Except my "high" only lasts a few minutes, and wears off soon after the first few mouthfuls of whatever I'm binging on.... that's when I start to feel guilty and depressed, but I can't stop myself.
At the place where I work, there's boxes of cookies and cakes which for some reason, are a deleted line (ie. we don't sell them anymore so they're free to whoever wants them) and there's some stuff in there that I absolutely LOVE!! They're kinda like bars, made with oatmeal, rice bubbles (or rice crispies as they're known in North America), corn flakes, dessicated coconut, dried fruit and honey.... damn, they're good. I usually open the box and just look.... then I start thinking and getting tempted, and eventually I talk myself into it.

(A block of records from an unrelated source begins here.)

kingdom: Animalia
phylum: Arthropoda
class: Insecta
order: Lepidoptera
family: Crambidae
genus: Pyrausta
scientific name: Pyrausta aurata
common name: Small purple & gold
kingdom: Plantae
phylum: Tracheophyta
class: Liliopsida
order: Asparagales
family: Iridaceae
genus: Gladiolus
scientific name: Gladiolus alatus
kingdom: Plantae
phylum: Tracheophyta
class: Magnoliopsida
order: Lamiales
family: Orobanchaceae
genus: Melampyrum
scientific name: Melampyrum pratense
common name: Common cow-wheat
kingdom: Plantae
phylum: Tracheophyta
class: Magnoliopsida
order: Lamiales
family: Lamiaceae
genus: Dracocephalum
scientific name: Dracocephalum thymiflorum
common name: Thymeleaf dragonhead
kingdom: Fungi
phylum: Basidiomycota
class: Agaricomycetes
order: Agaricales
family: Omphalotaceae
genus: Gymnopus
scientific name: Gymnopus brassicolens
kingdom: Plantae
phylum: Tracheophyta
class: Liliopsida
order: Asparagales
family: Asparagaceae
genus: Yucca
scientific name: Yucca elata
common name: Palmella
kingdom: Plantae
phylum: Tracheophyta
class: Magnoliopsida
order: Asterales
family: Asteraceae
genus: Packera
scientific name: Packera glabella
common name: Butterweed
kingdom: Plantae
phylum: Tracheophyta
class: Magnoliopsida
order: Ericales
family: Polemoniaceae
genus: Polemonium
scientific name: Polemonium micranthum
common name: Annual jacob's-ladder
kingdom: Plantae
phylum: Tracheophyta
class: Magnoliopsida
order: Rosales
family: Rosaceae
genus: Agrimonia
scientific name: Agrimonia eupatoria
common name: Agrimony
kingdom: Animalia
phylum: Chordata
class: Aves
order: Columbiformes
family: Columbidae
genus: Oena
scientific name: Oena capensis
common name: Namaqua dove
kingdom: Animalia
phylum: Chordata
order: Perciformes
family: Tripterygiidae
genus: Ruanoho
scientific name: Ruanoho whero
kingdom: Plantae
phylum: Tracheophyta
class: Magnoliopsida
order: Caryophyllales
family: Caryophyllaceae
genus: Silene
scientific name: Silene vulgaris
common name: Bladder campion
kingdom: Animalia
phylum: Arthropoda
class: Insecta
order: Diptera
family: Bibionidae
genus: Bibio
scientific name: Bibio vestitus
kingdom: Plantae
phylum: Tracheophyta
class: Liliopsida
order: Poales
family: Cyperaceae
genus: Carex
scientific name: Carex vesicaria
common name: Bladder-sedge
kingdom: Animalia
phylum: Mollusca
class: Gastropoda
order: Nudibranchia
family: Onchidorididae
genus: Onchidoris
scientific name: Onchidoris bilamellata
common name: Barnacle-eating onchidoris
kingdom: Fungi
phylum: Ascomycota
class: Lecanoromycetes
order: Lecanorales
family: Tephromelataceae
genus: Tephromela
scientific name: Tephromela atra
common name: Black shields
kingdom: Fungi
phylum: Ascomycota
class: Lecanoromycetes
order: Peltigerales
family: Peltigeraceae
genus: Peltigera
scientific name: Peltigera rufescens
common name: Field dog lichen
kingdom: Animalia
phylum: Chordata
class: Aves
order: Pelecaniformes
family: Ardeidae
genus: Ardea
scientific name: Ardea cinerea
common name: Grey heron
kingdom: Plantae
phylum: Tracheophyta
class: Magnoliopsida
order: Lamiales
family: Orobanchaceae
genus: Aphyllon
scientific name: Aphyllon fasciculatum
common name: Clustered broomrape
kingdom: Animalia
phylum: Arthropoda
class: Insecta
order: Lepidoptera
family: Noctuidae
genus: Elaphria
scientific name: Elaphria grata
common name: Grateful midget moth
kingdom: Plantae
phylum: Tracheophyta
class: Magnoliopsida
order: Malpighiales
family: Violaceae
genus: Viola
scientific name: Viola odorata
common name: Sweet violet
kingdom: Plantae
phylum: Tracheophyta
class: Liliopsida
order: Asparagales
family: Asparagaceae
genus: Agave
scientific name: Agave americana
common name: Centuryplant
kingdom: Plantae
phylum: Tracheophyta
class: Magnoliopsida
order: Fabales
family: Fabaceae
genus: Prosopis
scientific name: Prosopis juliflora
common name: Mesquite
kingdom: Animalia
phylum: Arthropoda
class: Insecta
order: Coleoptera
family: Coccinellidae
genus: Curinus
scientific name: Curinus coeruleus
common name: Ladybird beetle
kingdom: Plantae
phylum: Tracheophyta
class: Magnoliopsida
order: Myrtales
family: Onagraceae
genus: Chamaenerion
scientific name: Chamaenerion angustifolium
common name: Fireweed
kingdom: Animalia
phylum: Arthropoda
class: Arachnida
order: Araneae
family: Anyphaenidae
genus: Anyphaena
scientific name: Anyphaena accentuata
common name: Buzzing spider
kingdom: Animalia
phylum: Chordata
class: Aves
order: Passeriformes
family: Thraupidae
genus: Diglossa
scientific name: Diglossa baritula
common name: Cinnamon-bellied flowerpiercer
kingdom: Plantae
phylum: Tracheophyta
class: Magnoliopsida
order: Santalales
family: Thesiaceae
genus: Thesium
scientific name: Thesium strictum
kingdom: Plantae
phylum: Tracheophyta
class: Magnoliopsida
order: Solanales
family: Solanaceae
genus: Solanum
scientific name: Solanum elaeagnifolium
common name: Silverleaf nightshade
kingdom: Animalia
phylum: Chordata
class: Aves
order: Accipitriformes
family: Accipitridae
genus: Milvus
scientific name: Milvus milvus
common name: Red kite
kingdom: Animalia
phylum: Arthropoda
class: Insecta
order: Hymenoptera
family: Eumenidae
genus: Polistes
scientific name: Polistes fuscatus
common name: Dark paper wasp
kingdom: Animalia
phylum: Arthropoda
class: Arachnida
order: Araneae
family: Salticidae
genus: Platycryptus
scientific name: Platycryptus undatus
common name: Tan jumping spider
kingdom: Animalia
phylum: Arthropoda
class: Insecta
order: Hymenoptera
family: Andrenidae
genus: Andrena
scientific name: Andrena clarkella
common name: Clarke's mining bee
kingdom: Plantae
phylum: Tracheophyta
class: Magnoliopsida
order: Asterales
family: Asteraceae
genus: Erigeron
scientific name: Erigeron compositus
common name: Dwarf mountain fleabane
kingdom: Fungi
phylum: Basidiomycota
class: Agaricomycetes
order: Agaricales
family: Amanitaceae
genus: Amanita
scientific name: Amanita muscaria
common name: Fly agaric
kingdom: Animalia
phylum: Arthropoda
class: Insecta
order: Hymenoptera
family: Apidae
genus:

But I don't stop at those.... I then eat the other things in the box, things which are higher in sugar and fat. Then I make my way to the ice-cream.... ah, it's a disaster!!
It's like a recovering smack addict working in an underground drug lab.... all this stuff is there for the taking, and I'm encouraged by my collegues and boss to eat it!! It's torture.
Anyway.... on the positive side, I think I've already eaten all of those oat/cereal/honey bars.... and I don't think the other stuff will tempt me quite the same. I certainly hope not anyway.... starting tomorrow I want to do a COMPLETELY strict CKD week, including cardio.
But just like you, JG1.... I've said that before.